┌────────

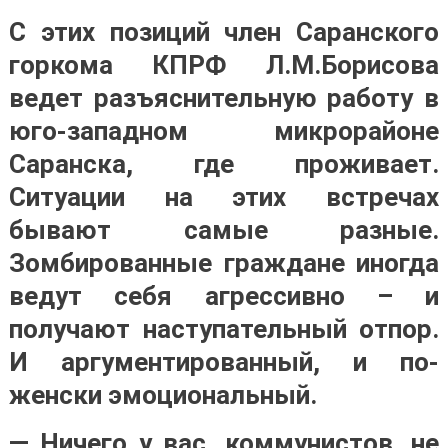
С этих позиций член Саранского
горкома КПРФ Л.М.Борисова
ведет разъяснительную работу в
юго-западном микрорайоне
Саранска, где проживает.
Ситуации на этих встречах
бывают самые разные.
Зомбированные граждане иногда
ведут себя агрессивно – и
получают наступательный отпор.
И аргументированный, и по-
женски эмоциональный.
— Ничего у вас, коммунистов, не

└────────

Task instructions » Return exactly the lines of the data, and only those, from the line with "женски эмоциональный." through the last line, inclusive.

Answer area »
женски эмоциональный.
— Ничего у вас, коммунистов, не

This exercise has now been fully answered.